Posted by on May 1, 2020

As we ended week 7 of quarantine I was really feeling down. I had to take a long hard look at what I could do to get myself out of the funk. My solution is that I needed art. Art is good for getting me to relax. For the last several weeks of school, like many parents across the nation, I became teacher, principal, and lunch lady to my kids. My days left me with very (if any) energy to spend for myself.

It was a problem. I relax when I do art of any kind. Whether it’s weaving, illumination, sewing, anything! It’s time I can take to create and let that side of me decompress, for lack of a better term. Sure, I may cuss like a sailor at tangled threads or a sleeve sewn inside out, but I’m focusing on that particular issue. When I’m doing any kind of art I tend to let everything else fade into the background. I can’t worry about anything else other than what I’m trying to create otherwise all I end up creating is a hot mess.

Staying Healthy

I tend to forget (rather easily) that my overall mental health really impacts my overall mood and such. If I’m in a bad headspace, it’s really easy for me to just slide even deeper into a bad mood. Which is the point I had reached early last week. It was not a good place.

Getting Better

To take better care of my my mental health I knew I needed to do two things. I needed something of a schedule. My kids have one for their homeschooling and home days since schools were shut down, I needed one for myself. I’m slowly putting that into play as I try to finesse my schedule and the one for the kids.

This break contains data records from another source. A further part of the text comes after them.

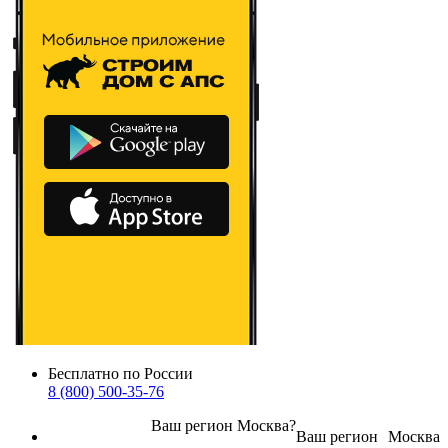
Бесплатно по России
8 (800) 500-35-76
Ваш регион
Москва
?
Ваш регион
Москва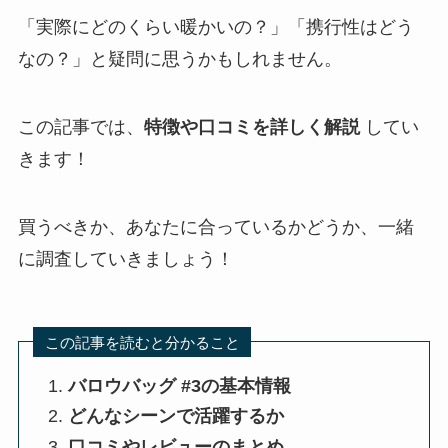
「実際にどのくらい暖かいの？」「携行性はどう
なの？」と疑問に思うかもしれません。
この記事では、
特徴や口コミを詳しく解説
してい
きます！
買うべきか、あなたに合っているかどうか、一緒
に調査していきましょう！
この記事を読むと分かること
バロウバッグ #3の基本情報
どんなシーンで活躍するか
口コミやレビューのまとめ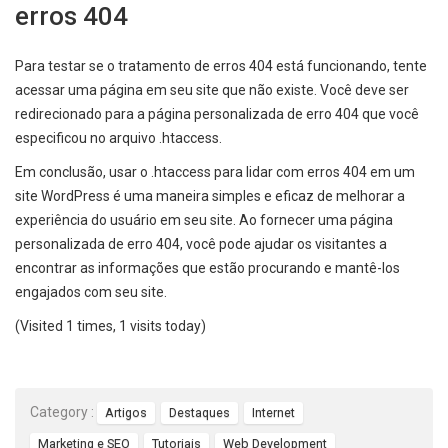
erros 404
Para testar se o tratamento de erros 404 está funcionando, tente
acessar uma página em seu site que não existe. Você deve ser
redirecionado para a página personalizada de erro 404 que você
especificou no arquivo .htaccess.
Em conclusão, usar o .htaccess para lidar com erros 404 em um
site WordPress é uma maneira simples e eficaz de melhorar a
experiência do usuário em seu site. Ao fornecer uma página
personalizada de erro 404, você pode ajudar os visitantes a
encontrar as informações que estão procurando e mantê-los
engajados com seu site.
(Visited 1 times, 1 visits today)
Category :
Artigos
Destaques
Internet
Marketing e SEO
Tutoriais
Web Development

The second thing I needed to do was to create. I needed to create. Art is good for me, personally. While starting or working on any large project just wasn’t something I was feeling up to. I started small. If I could start a small art project and finish it, that sense of completion would go a long way in pulling me out of this weird head space I was in.

Practice Makes Perfect

My thought was to make small practice pieces using the 5×7 cuts of perg that came in the pack I purchased last year from the Limners and Artificers Guild. I’ve never done a scroll for court on anything that small. I thought that if the practice pieces came out okay then I could give them over as blanks.

A Fine Line

Mammen style 5×7 done with Windsor Newton gouache.

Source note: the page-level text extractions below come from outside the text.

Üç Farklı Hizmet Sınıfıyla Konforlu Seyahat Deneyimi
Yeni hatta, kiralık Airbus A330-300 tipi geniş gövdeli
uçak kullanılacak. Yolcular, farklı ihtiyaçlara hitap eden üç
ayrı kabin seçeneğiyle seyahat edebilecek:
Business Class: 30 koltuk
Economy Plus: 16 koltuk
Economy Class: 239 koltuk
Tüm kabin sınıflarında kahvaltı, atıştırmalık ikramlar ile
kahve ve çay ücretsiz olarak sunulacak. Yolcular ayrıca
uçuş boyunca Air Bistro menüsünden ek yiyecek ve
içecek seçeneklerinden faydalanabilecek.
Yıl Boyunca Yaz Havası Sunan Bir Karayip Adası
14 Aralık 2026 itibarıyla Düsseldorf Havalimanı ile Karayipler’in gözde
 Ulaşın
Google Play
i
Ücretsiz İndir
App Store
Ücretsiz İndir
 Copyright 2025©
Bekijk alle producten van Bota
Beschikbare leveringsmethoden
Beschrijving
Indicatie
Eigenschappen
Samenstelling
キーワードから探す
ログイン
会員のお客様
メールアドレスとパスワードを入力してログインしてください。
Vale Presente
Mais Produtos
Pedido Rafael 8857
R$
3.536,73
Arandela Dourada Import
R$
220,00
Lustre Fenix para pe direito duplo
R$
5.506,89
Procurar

The first skill that I practiced is my fine line technique. I tend to have a heavy hand and even with my finest brushes, can have a hard time keeping even pressure. For this exercise I picked a figure drawn in the Mammen style. It was something simple enough that it didn’t take up the whole 5×7 piece. Since it turned out alright, I’m glad I decided to do it that way so that the scribe has place to write!

My lines, especially in the bottom swirly bits, didn’t wobble too much and had fairly consistent pressure. The top portion has a few rough spots where my pressure slipped, though far less than my earlier pieces.

Push the Puddle

Completed 5×7 based on an item from folio 76 from the Minton Archive

My second piece was to practice “pushing the puddle” to get even paint coverage over a space. I’ve had a couple of spots in my past couple of scrolls where I just wasn’t happy with how I laid the paint down. There’s also only so much I could fiddle with it too. I have been saved by shading in one instance and white work in another. I’m still not satisfied though with covering it up though. It’s something I definitely wanted to work on. To that end I picked a pretty piece from a sketch book that was very lacy and done in a Gothic style. The challenge to myself was to get even coats of paint in each of the little areas.

I think it turned out really well but then, I did spend an inordinate amount of time on it for the size that it is. It was a challenge to really focus on outlining and then dropping a puddle to fill that outline. I have this stupid fear that the puddle will over run the outline, it never does though.